Plough Monday

This year Plough Monday, the first Monday after Twelfth-day, fell on the 10th January. Traditionally, especially in the North, the East Midlands and East Anglia, this marked the day when work resumed in the fields after the Christmas festivities, although I can’t imagine that every farm labourer was sitting about having a nice rest throughout the twelve Days of Christmas!

This chap, illustrated by W H Pyne in his Rustic Figures (1817) is clearly well dressed up for a return to work in the cold and the mud.

In the Middle Ages the church had a role in this start to the agricultural year, although the Reformation put an end to that. In 1538, Henry VIII forbade “plough lights” in churches, and  Edward VI forbade the “conjuring of ploughs” – presumably their blessing by the local priest.

By the early 19th century, even where it survived, the custom seems to have lost all religious involvement and to have become an excuse for fun and games and collecting money as this image shows –

William Hone  in his The Every Day Book (1825) describes what went on:

The first Monday after Twelfth-day is called Plough Monday, and appears to have received that name because it was the first day after Christmas that husbandmen resumed the plough. In some parts of the country, and especially in the north, they draw the plough in procession to the doors of the villagers and townspeople. Long ropes are attached to it, and thirty or forty men, stripped to their clean white shirts, but protected from the weather by waistecoats [sic] beneath, drag it along. Their arms and shoulders are decorated with gay-coloured ribbons, tied in large knots and bows, and their hats are smartened in the same way. They are usually accompanied by an old woman, or a boy dressed up to represent one; she is gaily bedizened, and called the Bessy. Sometimes the sport is assisted by a humorous countryman to represent a fool. He is covered with ribbons, and attired in skins, with a depending tail, and carries a box to collect money from the spectators. They are attended by music, and Morris-dancers when they can be got; but there is always a sportive dance with a few lasses in all their finery, and a superabundance or ribbons. When this merriment is well managed, it is very pleasing.

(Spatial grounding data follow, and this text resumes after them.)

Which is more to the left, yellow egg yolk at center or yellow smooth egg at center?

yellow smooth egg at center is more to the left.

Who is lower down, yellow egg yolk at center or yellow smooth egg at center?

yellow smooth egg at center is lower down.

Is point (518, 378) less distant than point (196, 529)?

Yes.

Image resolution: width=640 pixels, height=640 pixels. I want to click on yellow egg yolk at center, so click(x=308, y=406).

That last comment suggests that the festivities could get out of hand. There is some evidence that they might deteriorate into an unruly version of ‘trick or treat’ –  in  1810, a farmer complained to Derby Assizes, saying that when he refused to give money the revellers ploughed up his drive, his lawn and a bench and caused twenty pounds worth of damage.

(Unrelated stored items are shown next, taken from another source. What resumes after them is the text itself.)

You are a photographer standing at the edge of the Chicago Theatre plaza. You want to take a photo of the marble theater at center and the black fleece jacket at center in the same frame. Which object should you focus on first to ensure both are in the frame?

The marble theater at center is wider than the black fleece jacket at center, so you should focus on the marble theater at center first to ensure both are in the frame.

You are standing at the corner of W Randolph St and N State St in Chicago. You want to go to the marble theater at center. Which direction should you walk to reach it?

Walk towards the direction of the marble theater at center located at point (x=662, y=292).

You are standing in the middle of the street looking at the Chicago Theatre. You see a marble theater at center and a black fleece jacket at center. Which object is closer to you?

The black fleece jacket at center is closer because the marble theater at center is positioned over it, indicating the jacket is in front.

Hand-coloured aquatint by Robert Havell after George Walker (1781-1856) from his ‘The Costume of Yorkshire’ (1814)

3 Comments

Filed under Agriculture, Entertainment, Traditions, William Hone, working life

3 responses to “Plough Monday

  1. It certainly doesn’t sound as if a lot of ploughing was taking place in the fields on that day!

  2. I have read of Plough Sunday, when the plough decorated and taken to church for a blessing, which I believe took place in parts of East Anglia well into the 19th century, before the revelry of Plough Monday.

  3. Nowadays the Molly dancers of Cambridgeshire still celebrate Plough Monday by blessing a plough and dancing in the street. In the old days, when the plough boys were unable to plough (e.g. frozen ground) they wouldn’t get paid. They would dance on the lawns of the local gentry until they were paid to go away. If they didn’t get paid, they would plough up the lawn or the doorstep if there was no lawn. The practice was made illegal, but the plough boys had no choice but to continue, but they did so dressed as women. (hence ‘molly’). When pulled in front of the magistrate they would protest, saying “it weren’t them it were some wimmin.”